Extracted material START

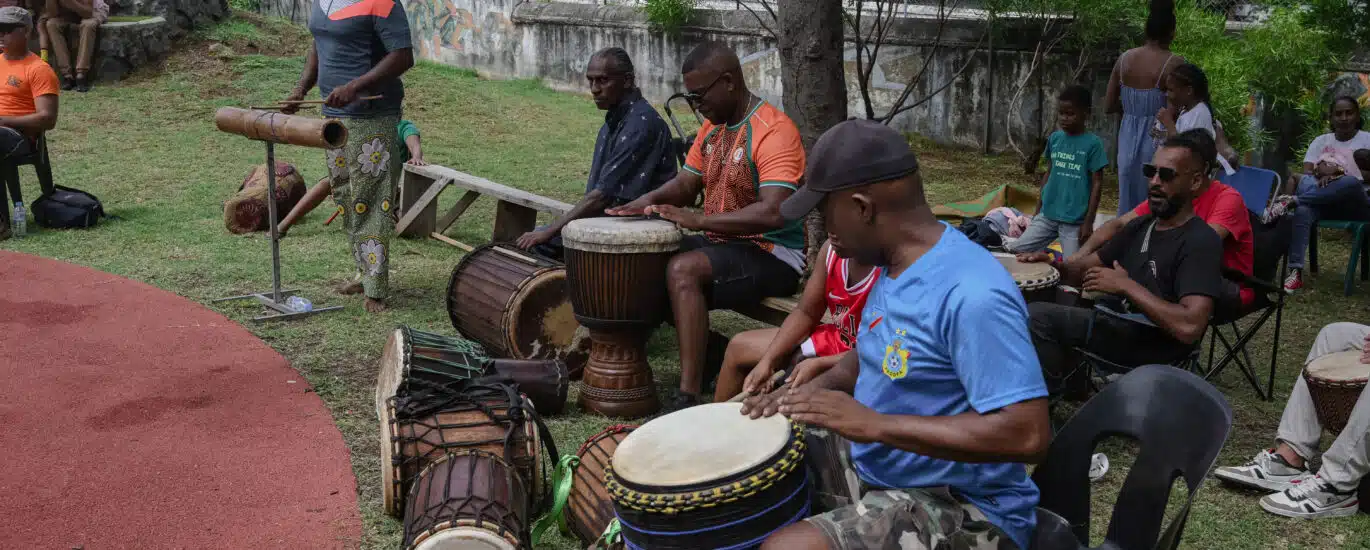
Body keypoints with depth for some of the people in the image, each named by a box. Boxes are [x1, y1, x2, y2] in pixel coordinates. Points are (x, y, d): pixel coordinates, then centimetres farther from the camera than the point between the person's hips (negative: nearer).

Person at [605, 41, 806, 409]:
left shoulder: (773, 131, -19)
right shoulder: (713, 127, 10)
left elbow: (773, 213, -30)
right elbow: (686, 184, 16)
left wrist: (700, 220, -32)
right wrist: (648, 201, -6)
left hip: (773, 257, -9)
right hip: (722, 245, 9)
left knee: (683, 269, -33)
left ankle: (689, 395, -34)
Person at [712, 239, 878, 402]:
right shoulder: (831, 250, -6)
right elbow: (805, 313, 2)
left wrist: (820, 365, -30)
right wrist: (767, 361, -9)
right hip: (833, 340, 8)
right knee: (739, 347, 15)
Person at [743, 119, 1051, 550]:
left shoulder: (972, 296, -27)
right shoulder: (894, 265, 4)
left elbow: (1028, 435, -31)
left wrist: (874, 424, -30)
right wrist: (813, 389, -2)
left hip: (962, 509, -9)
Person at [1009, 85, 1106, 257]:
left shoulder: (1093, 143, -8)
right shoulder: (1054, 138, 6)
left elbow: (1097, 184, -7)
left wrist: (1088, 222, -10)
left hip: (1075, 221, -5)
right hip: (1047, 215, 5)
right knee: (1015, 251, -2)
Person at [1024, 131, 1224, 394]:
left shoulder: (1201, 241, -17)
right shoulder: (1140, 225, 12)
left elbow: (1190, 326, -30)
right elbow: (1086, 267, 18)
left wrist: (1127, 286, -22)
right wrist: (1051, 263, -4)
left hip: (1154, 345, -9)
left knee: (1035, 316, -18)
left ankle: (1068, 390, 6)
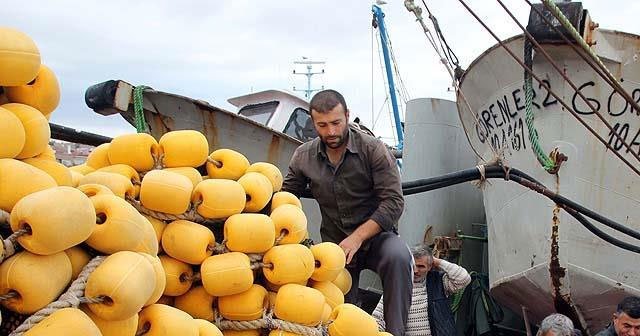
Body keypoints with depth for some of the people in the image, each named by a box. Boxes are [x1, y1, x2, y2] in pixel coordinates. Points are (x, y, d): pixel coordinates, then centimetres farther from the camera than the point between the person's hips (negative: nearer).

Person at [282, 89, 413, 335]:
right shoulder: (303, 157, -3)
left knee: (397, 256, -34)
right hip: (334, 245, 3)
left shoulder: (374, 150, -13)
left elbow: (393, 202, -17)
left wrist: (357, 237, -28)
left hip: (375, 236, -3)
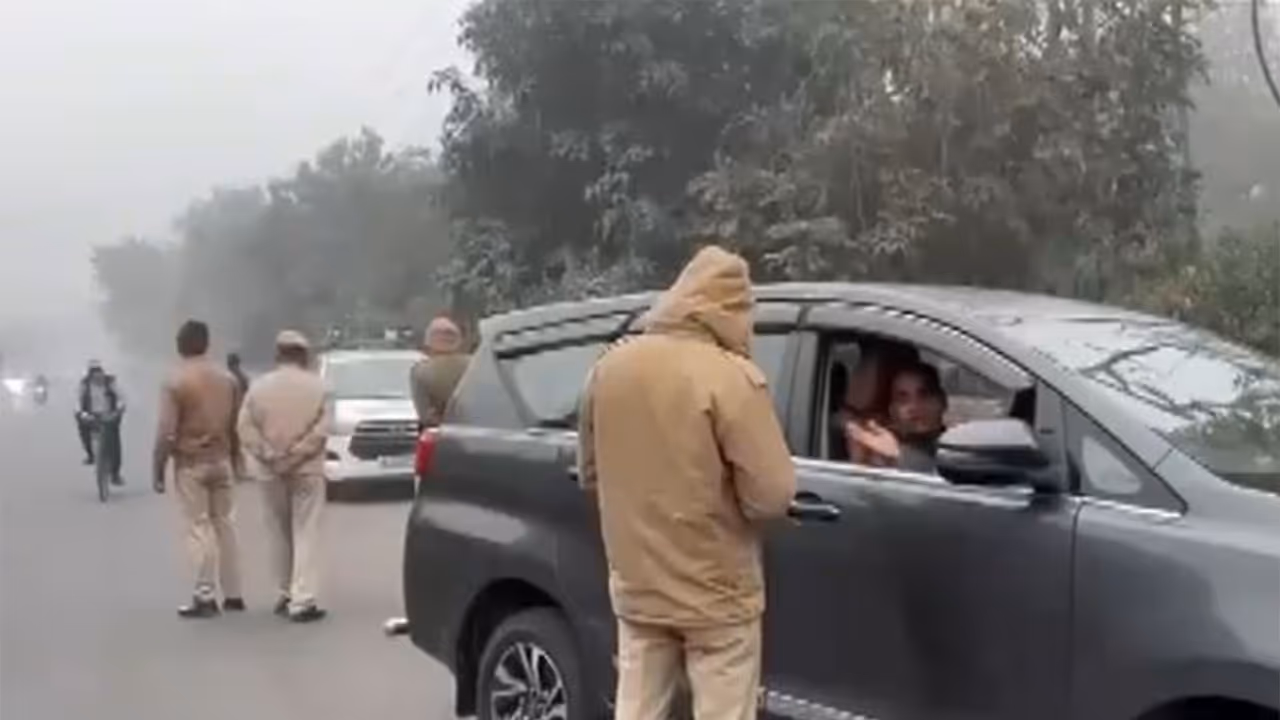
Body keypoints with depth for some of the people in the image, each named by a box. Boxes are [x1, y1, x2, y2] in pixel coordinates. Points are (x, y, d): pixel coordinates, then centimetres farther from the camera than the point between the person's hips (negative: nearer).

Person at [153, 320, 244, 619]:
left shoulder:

Extracted material END
Extracted material START

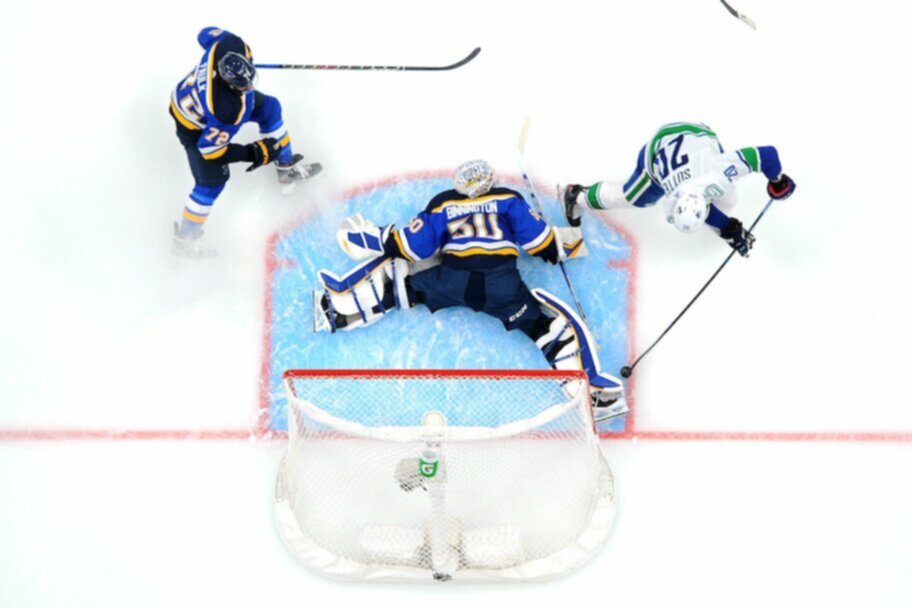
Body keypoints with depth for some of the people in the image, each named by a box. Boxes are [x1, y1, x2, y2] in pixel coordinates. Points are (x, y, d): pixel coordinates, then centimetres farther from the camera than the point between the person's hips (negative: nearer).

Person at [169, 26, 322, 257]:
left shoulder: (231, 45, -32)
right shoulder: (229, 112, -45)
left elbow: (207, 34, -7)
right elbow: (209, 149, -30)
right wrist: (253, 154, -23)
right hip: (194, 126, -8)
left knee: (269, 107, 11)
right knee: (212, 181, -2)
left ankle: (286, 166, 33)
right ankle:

Extracted material END

#### [Activity]
Output the lines from the line with "right elbow: (686, 184, 16)" to the line with "left hip: (962, 509, -9)" as a JSON list of strings, one per line, leaving out blank lines.

#### [Answer box]
[
  "right elbow: (686, 184, 16)",
  "left wrist: (700, 220, -32)",
  "right wrist: (648, 201, -6)",
  "left hip: (773, 257, -9)",
  "right hip: (722, 245, 9)",
  "left knee: (683, 269, -33)",
  "left ankle: (689, 395, -34)",
  "Person at [712, 239, 878, 402]:",
  "right shoulder: (831, 250, -6)",
  "right elbow: (805, 313, 2)",
  "left wrist: (820, 365, -30)",
  "right wrist: (767, 361, -9)",
  "right hip: (833, 340, 8)",
  "right knee: (739, 347, 15)",
  "Person at [743, 119, 1051, 550]:",
  "left shoulder: (972, 296, -27)",
  "right shoulder: (894, 265, 4)",
  "left elbow: (1028, 435, -31)",
  "left wrist: (874, 424, -30)",
  "right wrist: (813, 389, -2)",
  "left hip: (962, 509, -9)"
]